Your assignment:
Pick out every line in the entries below that contains the word "Gate", and copy each of those lines.

Available data:
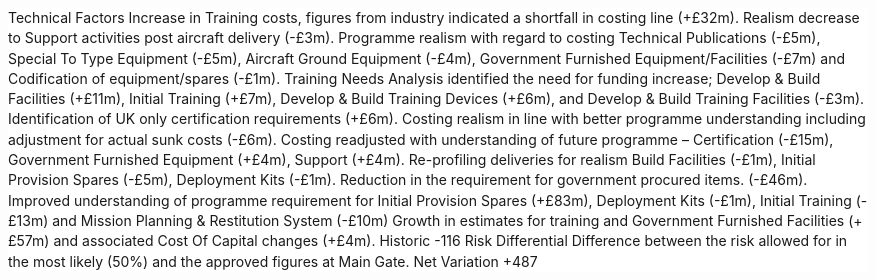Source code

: <td>
Technical Factors
</td>
<td>
Increase in Training costs, figures from industry indicated a shortfall in costing line (+£32m). Realism decrease to Support activities post aircraft delivery (-£3m). Programme realism with regard to costing Technical Publications (-£5m), Special To Type Equipment (-£5m), Aircraft Ground Equipment (-£4m), Government Furnished Equipment/Facilities (-£7m) and Codification of equipment/spares (-£1m). Training Needs Analysis identified the need for funding increase; Develop &amp; Build Facilities (+£11m), Initial Training (+£7m), Develop &amp; Build Training Devices (+£6m), and Develop &amp; Build Training Facilities (-£3m). Identification of UK only certification requirements (+£6m). Costing realism in line with better programme understanding including adjustment for actual sunk costs (-£6m). Costing readjusted with understanding of future programme – Certification (-£15m), Government Furnished Equipment (+£4m), Support (+£4m). Re-profiling deliveries for realism Build Facilities (-£1m), Initial Provision Spares (-£5m), Deployment Kits (-£1m). Reduction in the requirement for government procured items. (-£46m). Improved understanding of programme requirement for Initial Provision Spares (+£83m), Deployment Kits (-£1m), Initial Training (-£13m) and Mission Planning &amp; Restitution System (-£10m) Growth in estimates for training and Government Furnished Facilities (+£57m) and associated Cost Of
</td>
</tr>
<tr>
<td></td>
<td></td>
<td></td>
<td>
Capital changes (+£4m).
</td>
</tr>
<tr>
<td>
Historic
</td>
<td>-116</td>
<td>Risk Differential</td>
<td>
Difference between the risk allowed for in the most likely (50%) and the approved figures at Main Gate.
</td>
</tr>
<tr>
<td>
Net Variation
</td>
<td>+487</td>
<td></td>
<td></td>
</tr>
</tbody>
</table>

Written answer:
Difference between the risk allowed for in the most likely (50%) and the approved figures at Main Gate.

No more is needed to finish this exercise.